Task inputs:
━━━━━━━━
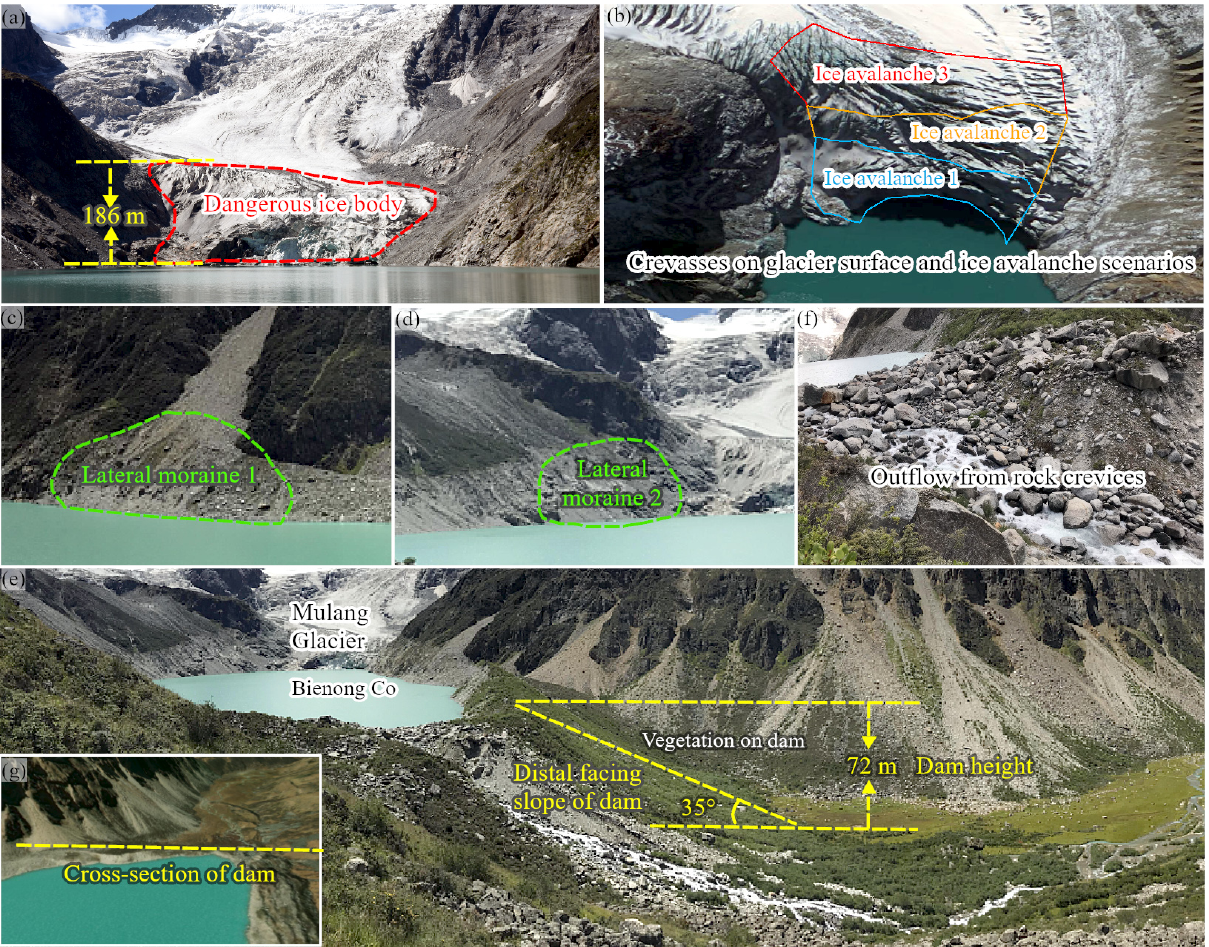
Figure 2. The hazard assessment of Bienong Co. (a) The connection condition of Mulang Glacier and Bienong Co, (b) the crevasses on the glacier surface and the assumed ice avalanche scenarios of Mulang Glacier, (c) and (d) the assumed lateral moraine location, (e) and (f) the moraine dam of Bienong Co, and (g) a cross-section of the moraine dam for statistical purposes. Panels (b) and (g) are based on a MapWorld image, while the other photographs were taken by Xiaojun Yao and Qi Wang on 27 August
━━━━━━━━
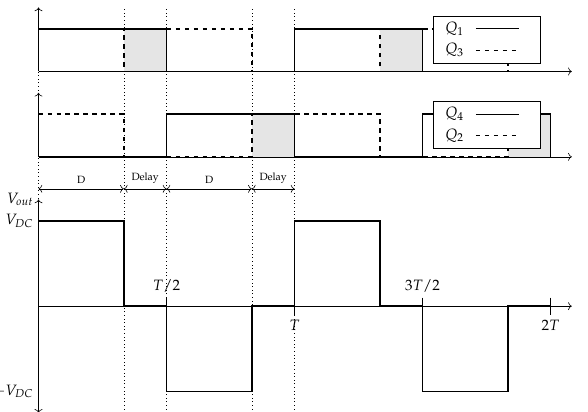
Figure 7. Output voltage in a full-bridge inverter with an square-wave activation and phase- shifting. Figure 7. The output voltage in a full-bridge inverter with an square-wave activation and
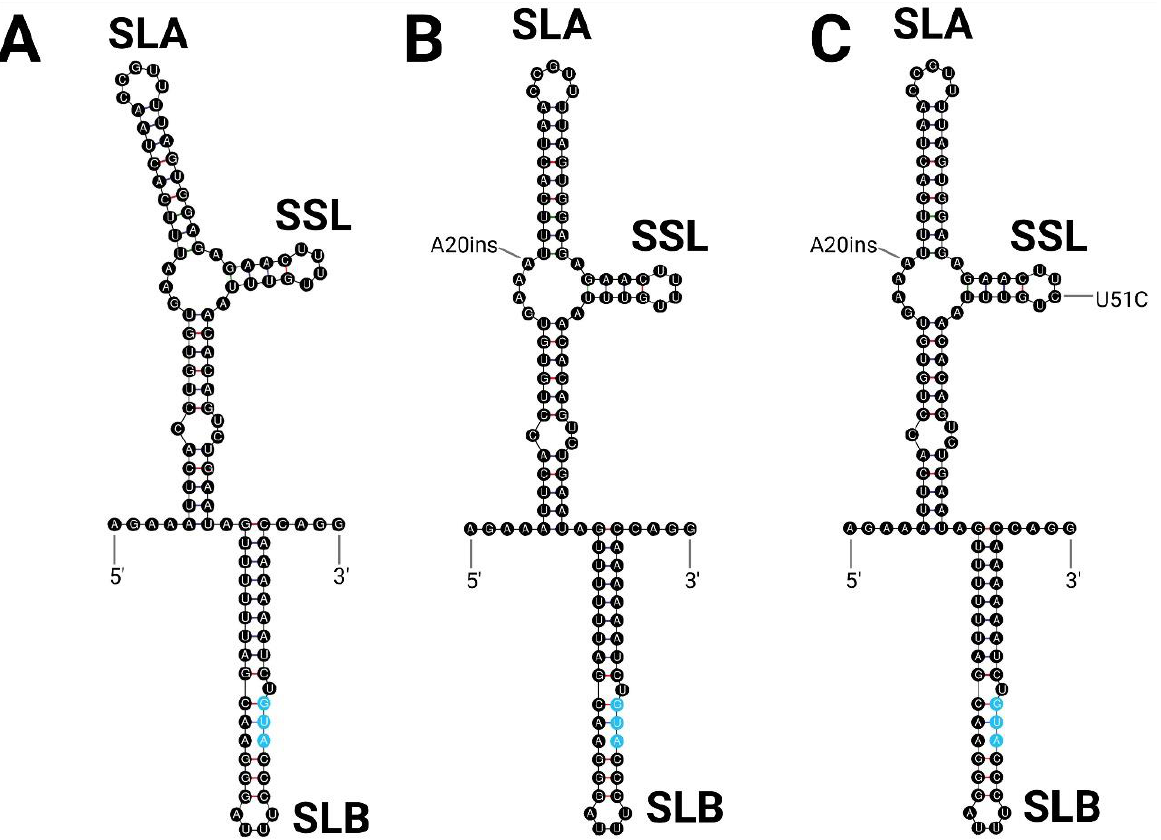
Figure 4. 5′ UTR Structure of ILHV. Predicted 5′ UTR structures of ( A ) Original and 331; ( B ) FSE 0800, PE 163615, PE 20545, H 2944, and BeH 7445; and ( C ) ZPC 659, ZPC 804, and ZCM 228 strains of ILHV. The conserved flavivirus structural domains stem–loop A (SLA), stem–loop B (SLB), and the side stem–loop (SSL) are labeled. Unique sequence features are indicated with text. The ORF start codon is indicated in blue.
━━━━━━━━
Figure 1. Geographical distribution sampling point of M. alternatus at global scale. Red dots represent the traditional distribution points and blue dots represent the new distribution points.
━━━━━━━━
Directions: Wherever a line in the records contains the word "with", copy that line.

Output below:
Figure 7. Output voltage in a full-bridge inverter with an square-wave activation and phase- shifting. Figure 7. The output voltage in a full-bridge inverter with an square-wave activation and
Figure 4. 5′ UTR Structure of ILHV. Predicted 5′ UTR structures of ( A ) Original and 331; ( B ) FSE 0800, PE 163615, PE 20545, H 2944, and BeH 7445; and ( C ) ZPC 659, ZPC 804, and ZCM 228 strains of ILHV. The conserved flavivirus structural domains stem–loop A (SLA), stem–loop B (SLB), and the side stem–loop (SSL) are labeled. Unique sequence features are indicated with text. The ORF start codon is indicated in blue.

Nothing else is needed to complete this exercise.